Superlatifs –
L’autre jour, je feuilletais une pile de revues reçues d’une amie (j’aime bien lire les articles des mois après l’énervement qui les a provoqués, et en plus, je découpe les images qui m’inspirent pour une raison ou pour une autre.)
Bref, je feuilletais lorsque mon attention fut saisie par les mots “Mythique Atlantique”. Bouh, rien de moins. Mythique, ça n’est pas rien. En fait, il s’agissait d’une publicité pour une croisière à bord d’un paquebot qui vous dépose à New York après vous avoir imposé les platitudes éculées d’un “invité exceptionnel” (lui-même assez fatigué), les plink-et-plink d’un “pianiste virtuose” et les conférences d’un ‘historien’…bon, l’historien, lui n’a pas eu droit à son superlatif. Il n’empêche. Je me suis mise à noter les
bouleversant
magnifique
passionnant
extraordinaire
et
fascinant
truffant les références au moindre texte, film, série télé, spectacle et j’en passe. Plus la vie des gens dits ‘ordinaires’ se heurte à des limites, et plus s’accroît le besoin de rêve et d’évasion. Et vive les métiers d’avenir des pourvoyeurs de rêves-bidons s’engouffrant avec leurs baluchons remplis d’ersatz.
Ensuite, les zexperts s’interrogent sur l’ennui, le dégoût et les pannes du désir. Pourtant, il n’y a pas de mystère: À force d’ingurgiter du magnifique de pacotille, vient le jour où une simple tartine de vrai pain sans ‘label’ ni glose dithyrambique procure davantage de plaisir qu’une croisière mythique à bord d’un paquebot atteignant New York dans une “aube magique” (et ensoleillée, il va sans dire), avec une visite optionnelle (payante, eh, évidemment), dans le “coeur de Manhattan”, rien de moins.(Ils vous retournent chez-vous en avion, à la condition que la compagnie aérienne soit toujours en affaire. Il y a des limites à la magie magnifique qu’on peut obtenir à ce prix exceptionnel mais hâtez-vous, cette offre unique n’est valide que jusqu’au…et cetera).
(Puis-je me permettre de vous suggérer la lecture de Novecento d’Alessandro Barricco en lieu et place? Ou alors, Enfances de Marie Desplechin et Claude Ponti à L’école des Loisirs?

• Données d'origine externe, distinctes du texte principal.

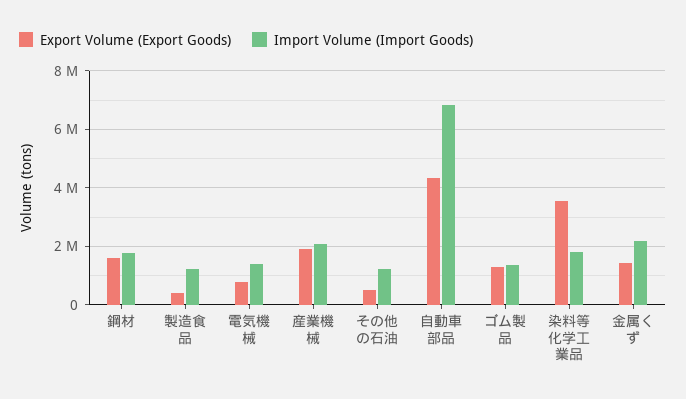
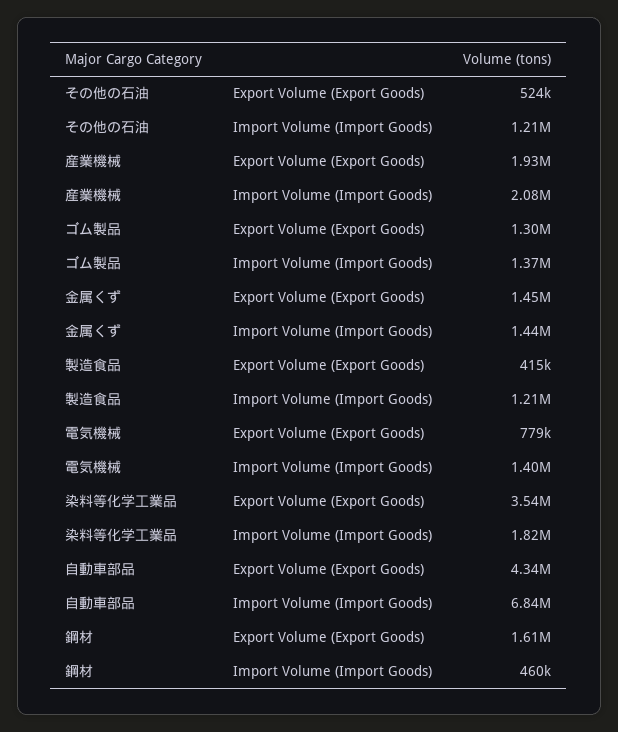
  {
    "Export Volume (Export Goods)": {
      "鋼材": 1610000,
      "製造食品": 415000,
      "電気機械": 779000,
      "産業機械": 1930000,
      "その他の石油": 524000,
      "自動車部品": 4340000,
      "ゴム製品": 1300000,
      "染料等化学工業品": 3540000,
      "金属くず": 1450000
    },
    "Import Volume (Import Goods)": {
-     "鋼材": 1750000,
+     "鋼材": 460000,
      "製造食品": 1210000,
      "電気機械": 1400000,
      "産業機械": 2080000,
      "その他の石油": 1210000,
      "自動車部品": 6840000,
      "ゴム製品": 1370000,
      "染料等化学工業品": 1820000,
-     "金属くず": 2250000
+     "金属くず": 1440000
    }
  }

À ne pas rater dans ce dernier cas: le dessin de de Gaulle enfant, avec une tête en forme de carte de la France.)
Les superlatifs sont en option et, de plus, on s’en fout. Pourquoi? Parce que le superlatif de l’un provoque des baillements d’ennui chez l’autre. A chacun ses délices et le monde ne s’en portera que mieux.
Superlatives –
The other day, I was leafing through a pile of magazines donated by a friend (I enjoy reading articles months after the excitement that caused them has died down, plus I cut out the images I find inspiring, for one reason or another.)
In short, I was leafing through when the words “Mythical Atlantic” grabbed my attention. Whoah. This was serious business. Mythical, no less. In fact, it was an ad for a cruise above a ship dropping you off in New York after subjecting you to the tired yammerings of a (also tired) “exceptional guest”, the tinkling keys of a “virtuoso pianist” and conferences by a historian’s…oh, the historian doesn’t rate a superlative. No matter. I started jotting down the words
moving
magnificent
gripping
extraordinary
and
fascinating
studding references to the slightest text, film, tv series, stage show, and more. The more the lives of so-called ‘ordinary” people are constrained by limitations, the greater the need to escape through dreams and get-aways. Hurray for jobs with a future for dream purveyors rushing in with junk-dreams out of a sackful of ersatz.
After which the nexperts ponder over boredom, disgust and desire going flat. There’s no mystery involved: Comes a point after ingurgitating too much phoney magnificence when the simplest slice of real bread with no ‘label’ and no dithyrambic gloss gives more pleasure than mythical cruises aboard a ship arriving in New York on the “magical dawn” (of a sunny day, it should go without saying), with an optional add-on visit (extra, of course, what do you think?) to the “heart of Manhattan”. (They fly you home afterwards, conditional on the airline still being in business. There’s only so much magnificent magic available at this exceptionally low price but hurry this unique offer expires on…etc)
(May I suggest you read Alessandro Barricco’s Novecento instead? Or Enfances by Marie Desplechin and Claude Ponti at L’école des Loisirs? In the latter case, don’t miss the drawing of de Gaulle as a child with a head shaped like the map of France.)
Superlatives are optional and, what’s more, we couldn’t care less. Why? Because one person’s superlatives is another’s bored yawns. To each his or her own delights, and the world sill simply be the better for it.